PROBLEM | Exactly as written, copy the lines of the data below from the first through the one containing "ttp://blog.360.yahoo.com/blog-gpBXA40ydLPq3".

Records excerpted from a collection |
──────

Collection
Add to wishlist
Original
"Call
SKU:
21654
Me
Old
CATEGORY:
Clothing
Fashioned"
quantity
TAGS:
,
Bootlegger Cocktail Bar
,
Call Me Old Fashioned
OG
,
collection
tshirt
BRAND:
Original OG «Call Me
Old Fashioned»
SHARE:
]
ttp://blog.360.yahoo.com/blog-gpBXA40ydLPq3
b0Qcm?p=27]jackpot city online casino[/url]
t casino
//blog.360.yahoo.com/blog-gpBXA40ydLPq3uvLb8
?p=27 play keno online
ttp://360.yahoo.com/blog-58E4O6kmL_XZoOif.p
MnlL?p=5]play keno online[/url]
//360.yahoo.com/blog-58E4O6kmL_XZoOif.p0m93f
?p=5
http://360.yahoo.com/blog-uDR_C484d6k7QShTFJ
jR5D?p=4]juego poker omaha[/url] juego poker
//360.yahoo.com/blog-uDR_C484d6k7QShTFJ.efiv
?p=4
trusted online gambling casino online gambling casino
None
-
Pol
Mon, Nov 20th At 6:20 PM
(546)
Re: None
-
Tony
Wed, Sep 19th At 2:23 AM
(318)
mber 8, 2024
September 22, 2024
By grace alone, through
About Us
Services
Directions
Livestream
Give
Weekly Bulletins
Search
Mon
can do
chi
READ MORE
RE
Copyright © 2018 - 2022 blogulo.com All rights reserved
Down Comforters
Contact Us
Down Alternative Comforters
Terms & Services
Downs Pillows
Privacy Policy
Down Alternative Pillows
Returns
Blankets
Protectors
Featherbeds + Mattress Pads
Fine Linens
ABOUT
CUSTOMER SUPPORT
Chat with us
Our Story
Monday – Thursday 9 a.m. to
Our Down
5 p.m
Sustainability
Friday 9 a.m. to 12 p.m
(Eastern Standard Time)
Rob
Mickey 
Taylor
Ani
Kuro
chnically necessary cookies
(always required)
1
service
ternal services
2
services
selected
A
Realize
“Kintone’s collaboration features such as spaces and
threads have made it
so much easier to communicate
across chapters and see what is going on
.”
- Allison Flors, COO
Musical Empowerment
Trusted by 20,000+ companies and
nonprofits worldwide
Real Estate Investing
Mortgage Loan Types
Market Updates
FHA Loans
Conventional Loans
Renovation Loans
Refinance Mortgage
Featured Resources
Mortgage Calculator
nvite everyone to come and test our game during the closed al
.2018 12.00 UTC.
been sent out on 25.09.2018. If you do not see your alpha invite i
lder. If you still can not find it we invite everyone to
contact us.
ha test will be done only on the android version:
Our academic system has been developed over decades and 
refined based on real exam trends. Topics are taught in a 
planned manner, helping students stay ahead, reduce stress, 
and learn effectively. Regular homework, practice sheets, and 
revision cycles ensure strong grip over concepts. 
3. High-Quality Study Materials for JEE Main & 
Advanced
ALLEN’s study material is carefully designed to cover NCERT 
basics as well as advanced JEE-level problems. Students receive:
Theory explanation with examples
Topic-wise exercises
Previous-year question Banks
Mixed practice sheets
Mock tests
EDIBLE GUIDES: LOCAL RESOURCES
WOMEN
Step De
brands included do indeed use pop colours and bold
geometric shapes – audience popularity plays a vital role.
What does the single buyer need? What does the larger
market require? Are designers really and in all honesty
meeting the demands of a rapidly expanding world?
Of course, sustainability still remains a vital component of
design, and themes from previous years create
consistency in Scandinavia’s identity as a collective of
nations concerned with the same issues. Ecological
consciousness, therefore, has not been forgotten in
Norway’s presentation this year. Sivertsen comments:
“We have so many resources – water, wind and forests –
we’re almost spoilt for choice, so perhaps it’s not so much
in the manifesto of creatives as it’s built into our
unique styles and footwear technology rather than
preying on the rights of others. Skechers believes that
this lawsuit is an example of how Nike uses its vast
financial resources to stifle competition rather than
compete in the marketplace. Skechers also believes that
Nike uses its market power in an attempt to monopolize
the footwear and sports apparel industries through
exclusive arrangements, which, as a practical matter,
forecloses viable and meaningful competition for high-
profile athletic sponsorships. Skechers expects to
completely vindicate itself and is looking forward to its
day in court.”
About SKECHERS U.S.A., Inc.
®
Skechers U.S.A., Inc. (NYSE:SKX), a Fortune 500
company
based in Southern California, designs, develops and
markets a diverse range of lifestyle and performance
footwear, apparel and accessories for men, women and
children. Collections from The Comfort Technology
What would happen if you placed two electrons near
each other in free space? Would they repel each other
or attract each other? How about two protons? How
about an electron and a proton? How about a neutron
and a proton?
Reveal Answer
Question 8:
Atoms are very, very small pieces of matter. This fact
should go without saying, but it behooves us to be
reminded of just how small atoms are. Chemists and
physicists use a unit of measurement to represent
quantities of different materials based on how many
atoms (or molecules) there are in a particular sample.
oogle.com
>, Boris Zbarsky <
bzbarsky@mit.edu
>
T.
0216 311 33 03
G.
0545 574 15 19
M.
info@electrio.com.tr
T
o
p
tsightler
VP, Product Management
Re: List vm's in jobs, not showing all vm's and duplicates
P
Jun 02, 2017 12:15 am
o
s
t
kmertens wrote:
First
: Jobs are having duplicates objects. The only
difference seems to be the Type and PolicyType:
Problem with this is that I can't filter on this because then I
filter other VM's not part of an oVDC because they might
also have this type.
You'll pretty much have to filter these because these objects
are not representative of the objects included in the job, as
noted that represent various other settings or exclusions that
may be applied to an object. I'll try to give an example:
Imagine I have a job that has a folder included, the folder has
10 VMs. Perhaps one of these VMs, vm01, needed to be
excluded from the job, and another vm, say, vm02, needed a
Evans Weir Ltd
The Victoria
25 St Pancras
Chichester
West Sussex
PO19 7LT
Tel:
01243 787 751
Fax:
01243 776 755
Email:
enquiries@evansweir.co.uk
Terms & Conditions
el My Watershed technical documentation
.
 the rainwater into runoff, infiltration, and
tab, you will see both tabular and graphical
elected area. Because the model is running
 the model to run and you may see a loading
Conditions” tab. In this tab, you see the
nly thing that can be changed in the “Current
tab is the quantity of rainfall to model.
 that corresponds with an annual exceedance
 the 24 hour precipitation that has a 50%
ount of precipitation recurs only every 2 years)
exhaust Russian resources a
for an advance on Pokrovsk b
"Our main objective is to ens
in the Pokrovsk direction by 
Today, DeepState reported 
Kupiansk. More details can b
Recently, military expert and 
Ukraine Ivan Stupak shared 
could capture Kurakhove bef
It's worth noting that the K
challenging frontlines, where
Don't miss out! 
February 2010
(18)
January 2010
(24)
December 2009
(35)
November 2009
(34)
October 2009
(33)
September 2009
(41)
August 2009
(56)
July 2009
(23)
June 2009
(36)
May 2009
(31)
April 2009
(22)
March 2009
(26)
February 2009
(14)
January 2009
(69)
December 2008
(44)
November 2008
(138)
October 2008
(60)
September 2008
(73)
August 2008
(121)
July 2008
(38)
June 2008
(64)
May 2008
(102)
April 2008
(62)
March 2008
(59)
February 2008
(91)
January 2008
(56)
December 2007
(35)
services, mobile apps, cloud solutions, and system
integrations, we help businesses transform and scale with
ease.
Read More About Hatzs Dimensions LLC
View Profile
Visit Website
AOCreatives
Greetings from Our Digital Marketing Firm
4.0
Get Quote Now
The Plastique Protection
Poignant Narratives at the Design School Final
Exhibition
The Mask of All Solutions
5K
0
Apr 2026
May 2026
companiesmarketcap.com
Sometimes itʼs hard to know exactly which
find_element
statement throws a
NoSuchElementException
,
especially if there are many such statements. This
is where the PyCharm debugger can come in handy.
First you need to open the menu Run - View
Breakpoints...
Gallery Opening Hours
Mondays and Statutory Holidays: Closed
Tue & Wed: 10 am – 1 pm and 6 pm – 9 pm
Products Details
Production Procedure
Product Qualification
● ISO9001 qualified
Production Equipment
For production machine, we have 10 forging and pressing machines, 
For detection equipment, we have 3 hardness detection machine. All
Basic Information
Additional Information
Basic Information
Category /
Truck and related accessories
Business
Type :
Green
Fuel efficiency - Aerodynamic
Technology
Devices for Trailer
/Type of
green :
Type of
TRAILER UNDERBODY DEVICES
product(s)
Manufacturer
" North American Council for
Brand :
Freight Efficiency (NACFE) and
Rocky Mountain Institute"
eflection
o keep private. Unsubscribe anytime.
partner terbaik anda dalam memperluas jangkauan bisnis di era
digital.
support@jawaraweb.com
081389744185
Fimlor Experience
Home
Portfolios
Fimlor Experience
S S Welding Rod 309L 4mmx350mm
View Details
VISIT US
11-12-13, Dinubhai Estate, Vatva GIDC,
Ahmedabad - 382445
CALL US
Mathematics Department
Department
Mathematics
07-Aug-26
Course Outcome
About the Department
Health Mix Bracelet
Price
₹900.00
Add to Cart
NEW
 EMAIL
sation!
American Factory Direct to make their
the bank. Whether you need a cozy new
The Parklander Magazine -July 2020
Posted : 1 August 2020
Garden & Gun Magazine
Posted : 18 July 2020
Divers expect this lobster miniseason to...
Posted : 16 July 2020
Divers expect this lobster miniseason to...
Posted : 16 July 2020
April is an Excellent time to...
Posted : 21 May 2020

──────

SOLUTION TO THIS TASK |
Collection
Add to wishlist
Original
"Call
SKU:
21654
Me
Old
CATEGORY:
Clothing
Fashioned"
quantity
TAGS:
,
Bootlegger Cocktail Bar
,
Call Me Old Fashioned
OG
,
collection
tshirt
BRAND:
Original OG «Call Me
Old Fashioned»
SHARE:
]
ttp://blog.360.yahoo.com/blog-gpBXA40ydLPq3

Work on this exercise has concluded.